Forever. A million years? A billion years? A trillion years? A quadrillion years? A quintillion years? A googol (1 followed by one hundred zeroes) of years? A googolplex of years? (Yes, googolplex is a real number.) What crime or sin is serious enough to be punished with the worst imaginable torment for a number of years that exceeds the number of atoms in the universe.

Example: Adolph Hitler

Let us make Adolph Hitler responsible for all of the deaths during the Second World War–I’ve seen figures above fifty million but that seems to me to be a nice round number.

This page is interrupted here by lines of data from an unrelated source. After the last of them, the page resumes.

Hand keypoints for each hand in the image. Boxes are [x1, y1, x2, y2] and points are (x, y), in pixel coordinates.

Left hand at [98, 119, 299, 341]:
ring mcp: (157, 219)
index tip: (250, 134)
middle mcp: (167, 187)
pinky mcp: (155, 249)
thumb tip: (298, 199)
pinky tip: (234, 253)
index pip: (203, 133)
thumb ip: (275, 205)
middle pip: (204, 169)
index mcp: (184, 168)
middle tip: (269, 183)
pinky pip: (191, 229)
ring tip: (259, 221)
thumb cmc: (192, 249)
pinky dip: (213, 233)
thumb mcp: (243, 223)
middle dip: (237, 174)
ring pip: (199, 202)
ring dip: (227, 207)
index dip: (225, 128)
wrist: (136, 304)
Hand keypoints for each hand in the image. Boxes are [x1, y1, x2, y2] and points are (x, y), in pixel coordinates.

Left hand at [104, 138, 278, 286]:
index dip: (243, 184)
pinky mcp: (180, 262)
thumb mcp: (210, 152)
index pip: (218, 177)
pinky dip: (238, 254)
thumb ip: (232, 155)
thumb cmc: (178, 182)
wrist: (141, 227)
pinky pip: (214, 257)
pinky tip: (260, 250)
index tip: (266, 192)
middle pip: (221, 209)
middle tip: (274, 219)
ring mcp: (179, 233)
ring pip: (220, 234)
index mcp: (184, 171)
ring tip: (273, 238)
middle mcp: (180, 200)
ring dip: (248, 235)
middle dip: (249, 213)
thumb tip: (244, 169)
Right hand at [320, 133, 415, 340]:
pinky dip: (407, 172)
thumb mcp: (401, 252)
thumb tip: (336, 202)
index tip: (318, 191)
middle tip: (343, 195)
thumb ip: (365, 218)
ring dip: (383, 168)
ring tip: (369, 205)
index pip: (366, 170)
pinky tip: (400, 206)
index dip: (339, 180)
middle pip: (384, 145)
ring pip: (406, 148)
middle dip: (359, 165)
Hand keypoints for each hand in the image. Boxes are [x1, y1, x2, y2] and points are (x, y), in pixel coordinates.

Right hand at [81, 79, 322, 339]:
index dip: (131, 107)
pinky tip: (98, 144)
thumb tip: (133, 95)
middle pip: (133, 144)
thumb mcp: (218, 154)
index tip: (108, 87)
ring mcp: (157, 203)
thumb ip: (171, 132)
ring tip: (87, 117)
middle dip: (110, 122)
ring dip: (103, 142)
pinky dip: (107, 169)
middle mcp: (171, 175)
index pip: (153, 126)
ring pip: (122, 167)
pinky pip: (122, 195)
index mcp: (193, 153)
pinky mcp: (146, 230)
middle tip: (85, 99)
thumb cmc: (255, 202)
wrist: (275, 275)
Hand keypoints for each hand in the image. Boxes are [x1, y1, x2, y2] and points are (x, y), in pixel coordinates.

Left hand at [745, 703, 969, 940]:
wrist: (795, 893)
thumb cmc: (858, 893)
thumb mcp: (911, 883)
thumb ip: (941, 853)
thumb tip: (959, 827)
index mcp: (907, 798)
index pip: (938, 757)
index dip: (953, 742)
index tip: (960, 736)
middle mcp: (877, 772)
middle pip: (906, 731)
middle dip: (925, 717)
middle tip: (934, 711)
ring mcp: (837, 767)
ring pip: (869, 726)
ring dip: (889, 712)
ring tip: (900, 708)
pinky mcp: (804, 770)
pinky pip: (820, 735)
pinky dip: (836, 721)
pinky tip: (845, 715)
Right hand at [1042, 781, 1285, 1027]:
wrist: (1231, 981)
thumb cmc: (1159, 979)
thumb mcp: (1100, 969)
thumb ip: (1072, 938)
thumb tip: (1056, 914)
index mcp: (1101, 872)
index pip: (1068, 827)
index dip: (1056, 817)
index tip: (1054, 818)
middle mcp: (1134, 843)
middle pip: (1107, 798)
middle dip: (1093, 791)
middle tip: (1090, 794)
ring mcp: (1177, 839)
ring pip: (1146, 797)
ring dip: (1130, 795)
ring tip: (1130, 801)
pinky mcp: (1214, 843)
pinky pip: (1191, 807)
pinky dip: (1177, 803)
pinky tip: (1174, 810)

Let’s have Hitler suffer in Hell a googol of years, a googol number of times for each death. A googol times a googol times fifty million. Yet, forever lasts a lot longer than this and his suffering would never end.

Do your beliefs, or does your religion, assign a person’s soul to Hell for a crime less than murder? A person who commits such a crime would suffer as much for as long. Is that justice?

Yet, we–you and I and our neighbors and friends–believe that it is. This is the root of our problem. We can conceive of everlasting punishment and believe that it is deserved.

We can conceive of a “just and merciful” deity that visits everlasting punishment on us. We can conceive of a deity that believes we deserve punishment and death because we do not believe or pray correctly–and many of us believe that we are the instruments of “His” will to enforce, through any means necessary, that Will.

For Myself

If you believe in a deity who punishes people by placing them in Hell and leaving them there forever, you are welcome to him/Him. You deserve what you get–and this world is part and parcel of that belief.

I, however, shall believe in a deity that offers mercy even to the worst of us (though I may not feel this way in the heat of passion and a desire for revenge after a 9/11 or similar tragedy). As long as we believe in a deity that imposes a “just” punishment that lasts forever, we shall believe in, and find, an evil deserving of such–and if we cannot find one, we will create one.

What we need is a rational belief, if that in and of itself isn’t self-contradictory, in a reconciliation between good and evil, God and Satan. We need a prophet to preach belief in a god/God who doesn’t hold a grudge forever. Only then can we banish our demons and become a society that is rational, merciful and just.


For a different take on the nature of good and evil try reading Piers Anthony’s series The Incarnations of Immortality.